From the forum thread below on transformers tripping site breakers, repeat the portion that opens with the words "My suggestion is" and closes with "no further forward.".

● **TEXT PASSAGE**:

☆ ☆ ☆ ☆ ☆ ☆ ☆

Your suggestion of fitting a smaller transformer would IMO be your best bet, a 3kva would be adequate with the least chance of tripping the site circuit breaker.

My suggestion is one of these

http://www.airlinktransformers.com/stepupstepdown-transformers.asp


----------



## shortcircuit (Mar 19, 2006)

You could fit a type D MCB in your consumer unit in the RV, however as Jim has said earlier on, if the hook-up is a type C, then you would be no further forward.

A smaller transformer may be the solution.


----------



## LC1962 (Oct 6, 2005)

Jim is right...your transformer is way too big.
We had a similar problem a while back, you really need to downsize.
Call and speak to Airlink, they are extremely helpful.
Cheers
Linda


----------



## aultymer (Jun 20, 2006)

*Trips*

Please get a qualified electrician to check you rig, in spite of all the well intentioned advice. After all who advised a 7 Kva transformer?
Are you really surprised that site wardens are 'grumpy' when you appear with a rig which you know will lift the breakers and then proceed to connect up anyway?
Please get it sorted just in case I am the next person to meet the overworked and possibly (unpaid) volunteer warden.
Sorry if this contributes nothing to your fixing the problem but sometimes we all have to seek professional help. The cost of this is miniscule compared to the cost of a motorhome or the cost of a fire.


----------



## speedfreak (Sep 11, 2005)

*240*

hi it sounds like the transformer you are using is to high for site i use a 3000 watt 240 to 110 it runs every thing twin air con ,microwave and has never tripped any site hook up


----------



## altair (Mar 25, 2006)

It's the inrush current that causes the breaker to trip.
If you have to use such a whopping big lump of iron (how much does the darn thing weigh?) then you could wire a series resistor into the supply lead to the RV to limit the inrush current, then switch it out after one second. A 1000 watt site lamp would probably do the trick. But like everyone has said what on earth are you using 28 amps to run in the RV

Alternatively one of these might do the trick it is a motor filter

Single-phase DIN-rail filter,32A
Manufacturer Schaffner
Manufact. part no. FN2412-32-33

The snag is they are about 133 GBP 
Best to ask your local electrical expert if you are unsure about electricity
as it can be very unforgiving


----------



## 97770 (Feb 19, 2006)

Hi i have a 5 kva transformer just step down 240v - 120v and a 3 kva 120v - 240v step up from the genset and it has not tripped any mcb's yet, but i think a 3.5 kva step up & down transformer is the way to go. please let us know how you get around this and what works it out ..
good luck,,
FORDY


----------



## G2EWS (May 1, 2006)

Hi Ian and Kay,

Is your transformer the plug in type as seen on building sites?

If so you may be able to meet up and try someone elses transformer and see if that solves the problem.

Alternatively a friendly builder may loan you a 240 to 110 transformer and once again you could try that.

Finally you could buy one like this:

http://www.hobuk.co.uk/acatalog/CABLES_AND_TRANSFORMERS.html

or

http://www.tlc-direct.co.uk/Main_Index/Site_Equipment_Index/Site_Transformers/index.html

Of course neither will solve your step up problem but maybe you can deal with that as a separate issue or someone else can advise a better product.

☆ ☆ ☆ ☆ ☆ ☆ ☆

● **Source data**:

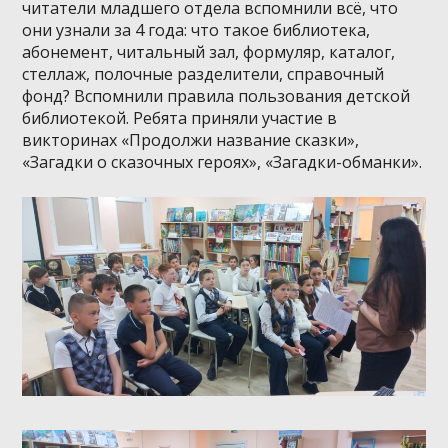
читатели младшего отдела вспомнили всё, что
они узнали за 4 года: что такое библиотека,
абонемент, читальный зал, формуляр, каталог,
стеллаж, полочные разделители, справочный
фонд? Вспомнили правила пользования детской
библиотекой. Ребята приняли участие в
викторинах «Продолжи название сказки»,
«Загадки о сказочных героях», «Загадки-обманки».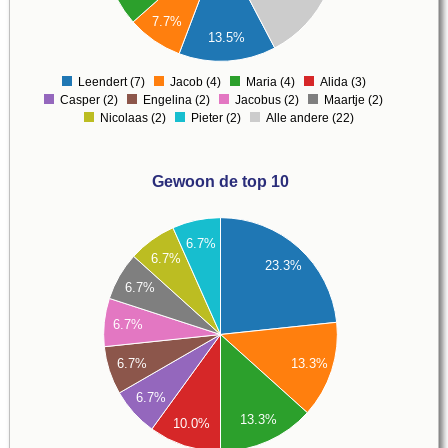
6
7.7%
4
13.5%
2
0
Leendert (7)
Jacob (4)
Maria (4)
Alida (3)
0
Casper (2)
Engelina (2)
Jacobus (2)
Maartje (2)
Nicolaas (2)
Pieter (2)
Alle andere (22)
Gewoon de top 10
7.5
7
6.7%
6.5
6.7%
23.3%
6
6.7%
5.5
5
6.7%
4.5
4
6.7%
13.3%
3.5
6.7%
3
13.3%
10.0%
2.5
2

☆ ☆ ☆ ☆ ☆ ☆ ☆

● **EXERCISE RESULT**:
My suggestion is one of these

http://www.airlinktransformers.com/stepupstepdown-transformers.asp


----------



## shortcircuit (Mar 19, 2006)

You could fit a type D MCB in your consumer unit in the RV, however as Jim has said earlier on, if the hook-up is a type C, then you would be no further forward.